News

02/01/2017

300 MILE JOURNEY PAYS TRIBUTE TO 1066 WARRIORS IN 950TH ANNIVERSARY YEAR

  • Re-enactors will recreate historic journey from York to Battle over three weeks
  • Saxon pop-up encampment in Hyde Park on 8 October

 

A group of intrepid re-enactors will leave York on Sunday 25 September on an epic journey inspired by the one taken by King Harold to the Battle of Hastings, 950 years ago. Organised by English Heritage as part of its programme marking the anniversary of the Norman Conquest, re-enactors on foot and horseback will travel south over three weeks, arriving at the East Sussex battlefield on Friday 14 October, the exact date in 1066 when the forces of Harold and Duke William of Normandy met in arguably the most famous and important battle in English history.

English Heritage hope that the march will engage local communities with the history of 1066, and the route will include several workshops with local groups and a number of schools. Two major events are also planned – a pop-up Saxon encampment in Hyde Park on Saturday 8 October and the annual re-enactment of the battle itself on the battlefield over the weekend of 15-16 October.

The 1066 March will depart from Clifford’s Tower in York on Sunday 25 September, the anniversary of King Harold’s victory over a Viking army at the Battle of Stamford Bridge. Journeying through Yorkshire and the East Midlands, the march will visit the historic city of Lincoln, passing through the same Roman arch Harold and his men would have done on their way south.

Travelling through the Fens and on to Essex, the participants will visit Waltham Abbey, the church richly endowed by the English king, and where tradition says he may have been buried. On the final weekend, the group will march into central London, joining a ‘pop-up’ Saxon encampment within Hyde Park on Saturday 8 October.

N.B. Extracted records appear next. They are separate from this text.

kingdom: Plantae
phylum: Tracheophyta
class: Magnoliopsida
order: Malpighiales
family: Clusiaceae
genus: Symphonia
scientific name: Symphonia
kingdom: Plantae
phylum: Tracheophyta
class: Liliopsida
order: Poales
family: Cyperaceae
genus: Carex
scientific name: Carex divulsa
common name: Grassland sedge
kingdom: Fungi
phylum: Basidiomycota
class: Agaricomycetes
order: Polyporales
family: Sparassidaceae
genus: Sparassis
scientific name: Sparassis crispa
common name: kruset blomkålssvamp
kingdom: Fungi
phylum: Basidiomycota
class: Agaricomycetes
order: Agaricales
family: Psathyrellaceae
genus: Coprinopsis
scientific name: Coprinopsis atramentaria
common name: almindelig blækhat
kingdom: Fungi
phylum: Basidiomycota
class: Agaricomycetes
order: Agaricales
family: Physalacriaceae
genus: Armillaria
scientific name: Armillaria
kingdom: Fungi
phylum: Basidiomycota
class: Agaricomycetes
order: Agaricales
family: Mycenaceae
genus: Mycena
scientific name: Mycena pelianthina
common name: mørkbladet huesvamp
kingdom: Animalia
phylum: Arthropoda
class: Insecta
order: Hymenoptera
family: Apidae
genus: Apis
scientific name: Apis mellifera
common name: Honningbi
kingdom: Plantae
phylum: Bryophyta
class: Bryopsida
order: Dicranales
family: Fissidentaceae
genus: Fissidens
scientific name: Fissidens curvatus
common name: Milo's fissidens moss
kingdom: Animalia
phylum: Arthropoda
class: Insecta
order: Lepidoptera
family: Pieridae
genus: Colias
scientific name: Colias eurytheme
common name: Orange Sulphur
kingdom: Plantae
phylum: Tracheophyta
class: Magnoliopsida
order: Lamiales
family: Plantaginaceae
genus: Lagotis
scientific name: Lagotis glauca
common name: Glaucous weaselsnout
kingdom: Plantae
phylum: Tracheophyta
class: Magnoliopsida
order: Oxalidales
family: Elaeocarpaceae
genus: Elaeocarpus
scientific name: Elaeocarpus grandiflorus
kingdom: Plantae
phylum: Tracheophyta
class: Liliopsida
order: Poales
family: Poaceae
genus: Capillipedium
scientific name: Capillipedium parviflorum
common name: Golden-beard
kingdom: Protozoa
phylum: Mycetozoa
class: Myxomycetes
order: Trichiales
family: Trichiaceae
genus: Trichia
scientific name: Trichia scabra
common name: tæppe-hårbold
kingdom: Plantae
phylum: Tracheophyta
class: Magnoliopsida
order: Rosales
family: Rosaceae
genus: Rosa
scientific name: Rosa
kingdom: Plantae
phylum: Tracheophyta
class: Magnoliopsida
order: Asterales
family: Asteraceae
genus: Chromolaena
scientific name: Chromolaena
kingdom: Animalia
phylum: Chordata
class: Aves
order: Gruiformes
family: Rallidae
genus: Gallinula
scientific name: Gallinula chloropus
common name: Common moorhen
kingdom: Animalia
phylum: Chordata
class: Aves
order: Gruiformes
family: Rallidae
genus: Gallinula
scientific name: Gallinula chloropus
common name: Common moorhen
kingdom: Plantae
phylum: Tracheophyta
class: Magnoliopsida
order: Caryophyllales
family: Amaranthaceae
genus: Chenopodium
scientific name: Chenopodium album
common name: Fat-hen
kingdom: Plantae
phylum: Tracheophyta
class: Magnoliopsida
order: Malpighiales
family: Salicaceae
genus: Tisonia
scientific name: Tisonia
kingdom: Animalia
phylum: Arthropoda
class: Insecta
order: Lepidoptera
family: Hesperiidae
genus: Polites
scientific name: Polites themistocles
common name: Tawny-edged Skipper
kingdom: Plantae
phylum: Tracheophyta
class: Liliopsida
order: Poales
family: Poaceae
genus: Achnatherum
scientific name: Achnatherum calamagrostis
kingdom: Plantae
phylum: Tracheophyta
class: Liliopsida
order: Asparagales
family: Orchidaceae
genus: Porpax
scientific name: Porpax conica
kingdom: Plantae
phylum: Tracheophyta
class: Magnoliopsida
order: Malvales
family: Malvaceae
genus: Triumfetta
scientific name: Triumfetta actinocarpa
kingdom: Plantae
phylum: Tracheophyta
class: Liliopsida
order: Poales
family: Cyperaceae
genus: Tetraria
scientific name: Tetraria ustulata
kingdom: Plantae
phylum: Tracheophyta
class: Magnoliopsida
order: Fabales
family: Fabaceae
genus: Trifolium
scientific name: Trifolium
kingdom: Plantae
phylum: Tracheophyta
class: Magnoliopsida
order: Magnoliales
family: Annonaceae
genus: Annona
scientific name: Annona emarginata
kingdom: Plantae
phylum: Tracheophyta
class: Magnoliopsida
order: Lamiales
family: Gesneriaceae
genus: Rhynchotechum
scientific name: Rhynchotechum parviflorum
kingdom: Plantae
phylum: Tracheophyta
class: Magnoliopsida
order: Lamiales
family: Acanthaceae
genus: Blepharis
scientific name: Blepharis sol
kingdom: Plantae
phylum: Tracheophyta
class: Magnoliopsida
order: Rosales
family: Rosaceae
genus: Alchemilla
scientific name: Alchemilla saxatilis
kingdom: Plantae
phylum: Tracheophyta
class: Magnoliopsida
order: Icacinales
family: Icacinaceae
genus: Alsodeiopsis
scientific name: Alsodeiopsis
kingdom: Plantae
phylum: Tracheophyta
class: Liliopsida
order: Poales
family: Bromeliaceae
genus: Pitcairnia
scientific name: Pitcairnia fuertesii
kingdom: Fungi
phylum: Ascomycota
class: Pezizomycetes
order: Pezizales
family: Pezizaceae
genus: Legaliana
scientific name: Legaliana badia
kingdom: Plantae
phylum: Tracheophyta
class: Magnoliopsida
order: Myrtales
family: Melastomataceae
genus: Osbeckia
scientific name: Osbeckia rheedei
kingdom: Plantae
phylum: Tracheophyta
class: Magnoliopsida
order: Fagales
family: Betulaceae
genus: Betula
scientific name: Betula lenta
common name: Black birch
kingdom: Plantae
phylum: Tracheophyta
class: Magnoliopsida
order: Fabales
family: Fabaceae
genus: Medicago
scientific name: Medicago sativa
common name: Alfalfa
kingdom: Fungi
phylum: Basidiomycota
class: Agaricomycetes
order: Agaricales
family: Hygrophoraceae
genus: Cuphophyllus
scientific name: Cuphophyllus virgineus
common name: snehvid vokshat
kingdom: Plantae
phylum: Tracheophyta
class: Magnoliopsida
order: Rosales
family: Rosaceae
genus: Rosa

The final week’s journey will travel from Westminster into Kent, through the Weald to East Sussex, paying tribute to what would be King Harold’s final journey. Three weeks and three hundred miles after setting off, the re-enactors will arrive at Battle Abbey on the anniversary itself, in time to take part in the annual re-enactment event over the weekend of 15 and 16 October.